The expectation from the market was that, due to the significant reduction in slaughter numbers during Aril and May, the industry would be plagued by heavy hogs that would create a burden on the industry for months to come and keep the market from remaining current through most of the year. However, over the last month, hog weights have eroded, with the latest weekly report posting hog weights for the week ended June 13 at 286.6 pounds per hog. This is a 1.1 pound per head reduction from the previous week. Although weights are still two pounds higher than year ago levels, the trend of falling weight over the last five weeks has dispelled the theory that the market is not as current as most have expected. The week of May 2 posted the lowest estimated overall slaughter level with total slaughter at 1.46 million head. Current estimated slaughter last week was 2.59 million hogs moving across the kill floor, creating significant improvement in the last six weeks. Hog weights peaked during the first full week in May with average live weights at 295.1 pounds. In weeks that have followed, aggressive reduction in hog weights have developed, creating more questions that the hog market has not been as current has once feared due to the significant loss in packer production.

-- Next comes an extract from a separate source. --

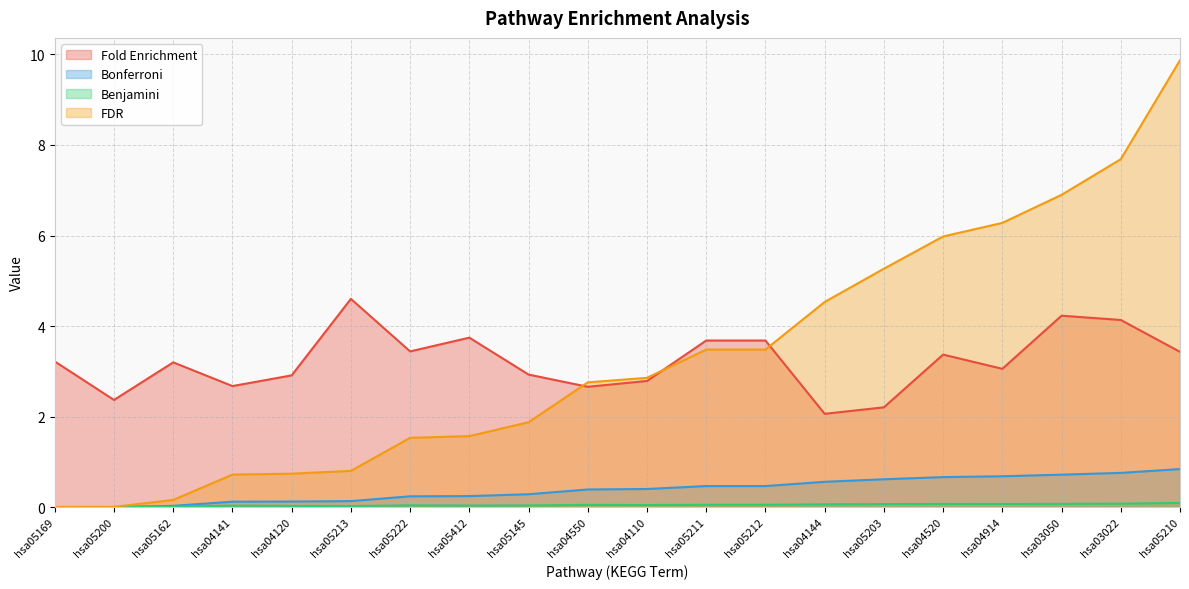

Where does the FDR series first go above 2?

hsa04550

The reason weights have not followed the expected surging trend over the last two months has many theories, and the likelihood that a combination of issues has led to the falling live weights is having major factors in keeping weights lower. The most publicized theory has been herd reductions due to euthanization. A portion of the hog herd has been depopulated through the last couple of months, but the overall number of hogs affected is extremely hard to pin down. Even though these numbers will have a significant impact on operations, the total on a national and regional basis is likely smaller than some are proposing.

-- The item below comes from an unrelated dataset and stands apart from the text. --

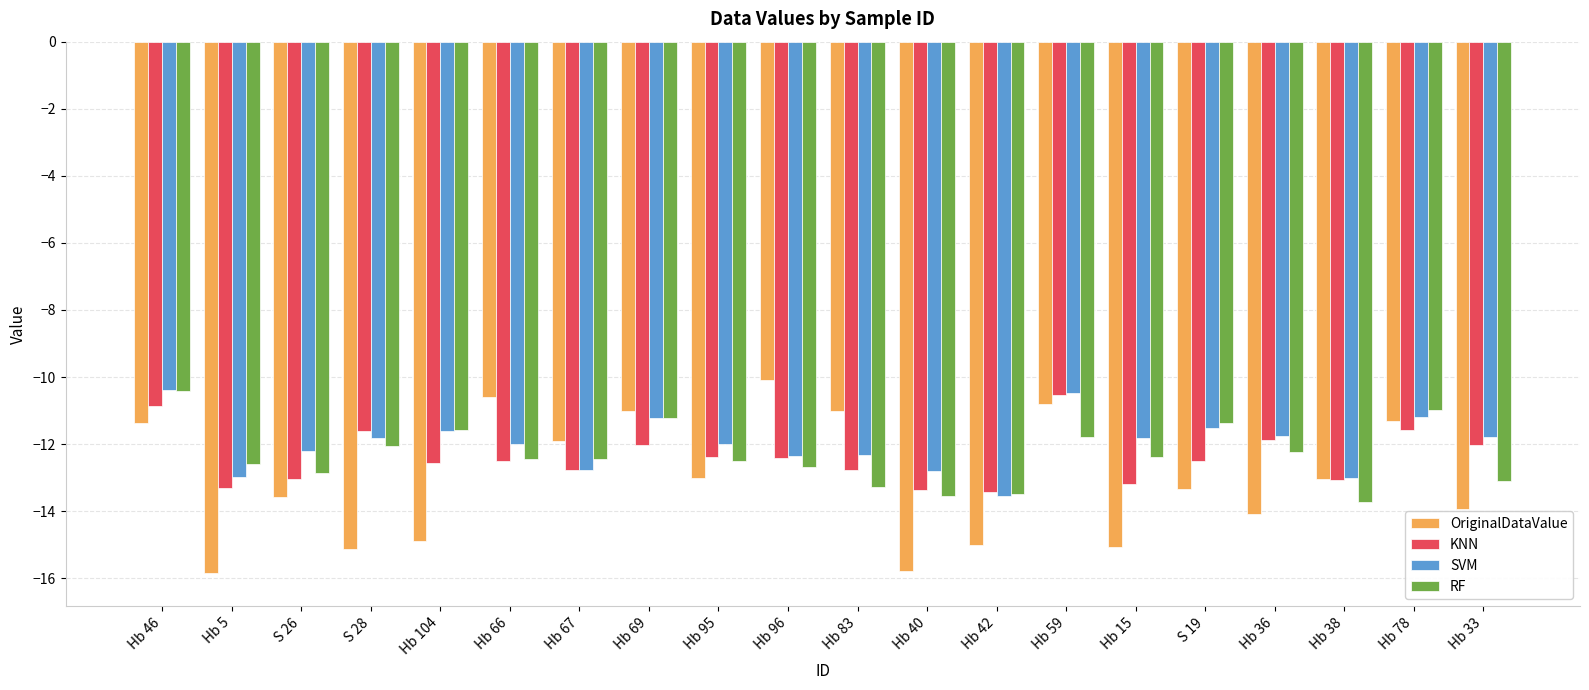

Where does the KNN series first go above -12?

Hb 46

Most likely, the biggest contributor to reduced hog weights is a proactive strategy taken by hog producers over the last three months. They reduced overall daily gains, likely beginning in mid-March, when social distancing first started and regulations started to be seen around the nation. Significant reductions in hog slaughter did not develop until early April. With producers starting to reduce daily gains from maximum levels with the use of ration changes, marginal temperature changes and slight feed reductions, the potential to curb daily gains by 0.5 pounds per head per day would result in an estimated 15 pounds per month of production. Through the combination of all recent changes, hog weights have fallen 8.5 pounds per head from the highest levels. This will go a long way in helping to keep the market current through the summer.

The upcoming USDA Hogs and Pigs report won't answer all of the questions. However, a close look at current market hog numbers in specific weight categories and expected farrowing intentions through the rest of 2020 and early 2021 should help give a more clear picture of direction through the upcoming summer and fall months.